**PROBLEM REQUIREMENTS:** Drop every picture and copy exactly the lines from the one with "products, or our services? Reach us today" through the last line of the listing below.

**PROVIDED RECORDS:**
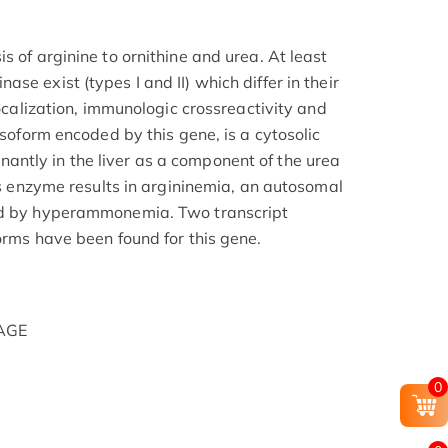
s of arginine to ornithine and urea. At least
se exist (types I and II) which differ in their
localization, immunologic crossreactivity and
isoform encoded by this gene, is a cytosolic
ntly in the liver as a component of the urea
his enzyme results in argininemia, an autosomal
ed by hyperammonemia. Two transcript
orms have been found for this gene.
PAGE
0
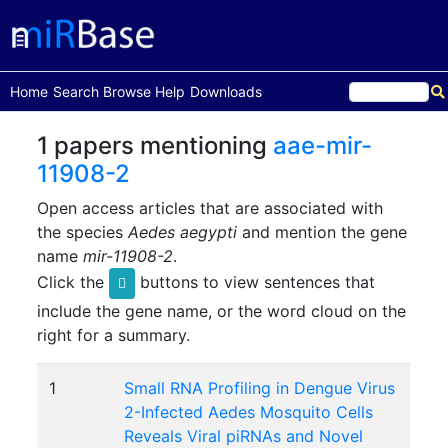
(current)
Home
Search
Browse
Help
Downloads
1 papers mentioning
aae-mir-
11908-2
Open access articles that are associated with
the species
Aedes aegypti
and mention the gene
name
mir-11908-2
.
Click the
buttons to view sentences that
include the gene name, or the word cloud on the
right for a summary.
1
Small RNA Profiling in Dengue Virus
2-Infected Aedes Mosquito Cells
Reveals Viral piRNAs and Novel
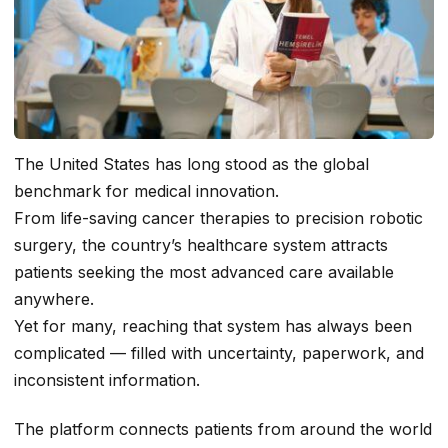
The United States has long stood as the global
benchmark for medical innovation.
From life-saving cancer therapies to precision robotic
surgery, the country’s healthcare system attracts
patients seeking the most advanced care available
anywhere.
Yet for many, reaching that system has always been
complicated — filled with uncertainty, paperwork, and
inconsistent information.
The platform connects patients from around the world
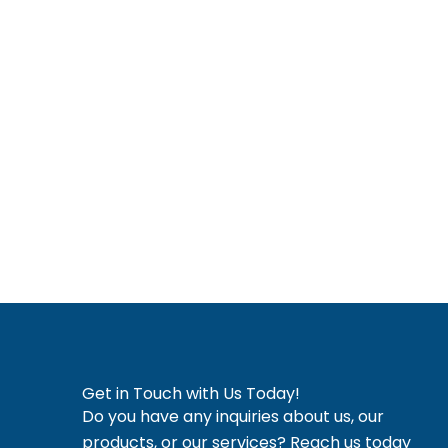
I, pledge to serve patients with compassion and inte
confidentiality. I commit to lifelong learning an
Compounded drug products are available only pursu
approved
Vernon Hills, IL
Libertyville IL
Mundelein IL
Long
Get in Touch with Us Today!
Do you have any inquiries about us, our
products, or our services? Reach us today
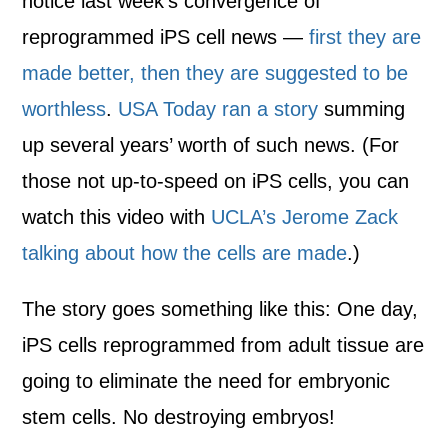
notice last week’s convergence of
reprogrammed iPS cell news —
first they are
made better, then they are suggested to be
worthless
.
USA Today ran a story
summing
up several years’ worth of such news. (For
those not up-to-speed on iPS cells, you can
watch this video with
UCLA’s Jerome Zack
talking about how the cells are made
.)
The story goes something like this: One day,
iPS cells reprogrammed from adult tissue are
going to eliminate the need for embryonic
stem cells. No destroying embryos!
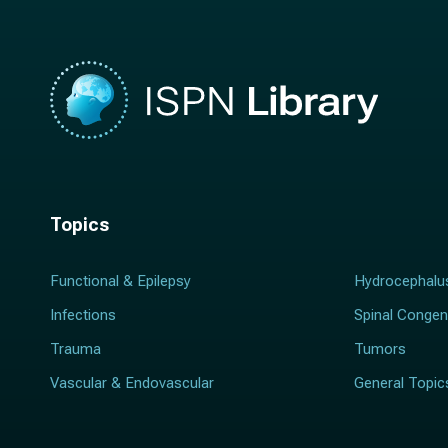
Topics
Functional & Epilepsy
Hydrocephalu
Infections
Spinal Congen
Trauma
Tumors
Vascular & Endovascular
General Topic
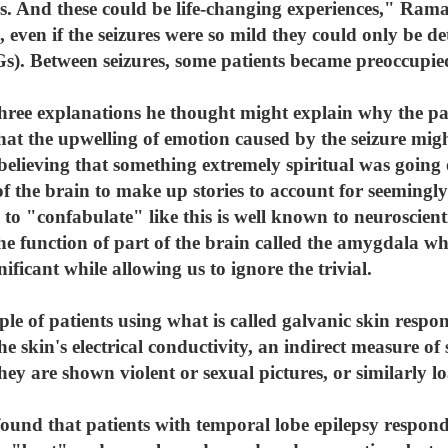
. And these could be life-changing experiences," Rama
 even if the seizures were so mild they could only be det
s). Between seizures, some patients became preoccupi
ee explanations he thought might explain why the pat
 that the upwelling of emotion caused by the seizure mi
 believing that something extremely spiritual was going
f the brain to make up stories to account for seemingl
re to "confabulate" like this is well known to neuroscie
he function of part of the brain called the amygdala w
nificant while allowing us to ignore the trivial.
 of patients using what is called galvanic skin respon
e skin's electrical conductivity, an indirect measure of
ey are shown violent or sexual pictures, or similarly 
ound that patients with temporal lobe epilepsy respond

**ANSWER SECTION:**
products, or our services? Reach us today
notice last week’s convergence of
reprogrammed iPS cell news —
first they are
made better, then they are suggested to be
worthless
.
USA Today ran a story
summing
up several years’ worth of such news. (For
those not up-to-speed on iPS cells, you can
watch this video with
UCLA’s Jerome Zack
talking about how the cells are made
.)
The story goes something like this: One day,
iPS cells reprogrammed from adult tissue are
going to eliminate the need for embryonic
stem cells. No destroying embryos!
Topics
Functional & Epilepsy
Hydrocephalu
Infections
Spinal Congen
Trauma
Tumors
Vascular & Endovascular
General Topic
. And these could be life-changing experiences," Rama
 even if the seizures were so mild they could only be det
s). Between seizures, some patients became preoccupi
ee explanations he thought might explain why the pat
 that the upwelling of emotion caused by the seizure mi
 believing that something extremely spiritual was going
f the brain to make up stories to account for seemingl
re to "confabulate" like this is well known to neuroscie
he function of part of the brain called the amygdala w
nificant while allowing us to ignore the trivial.
 of patients using what is called galvanic skin respon
e skin's electrical conductivity, an indirect measure of
ey are shown violent or sexual pictures, or similarly 
ound that patients with temporal lobe epilepsy respond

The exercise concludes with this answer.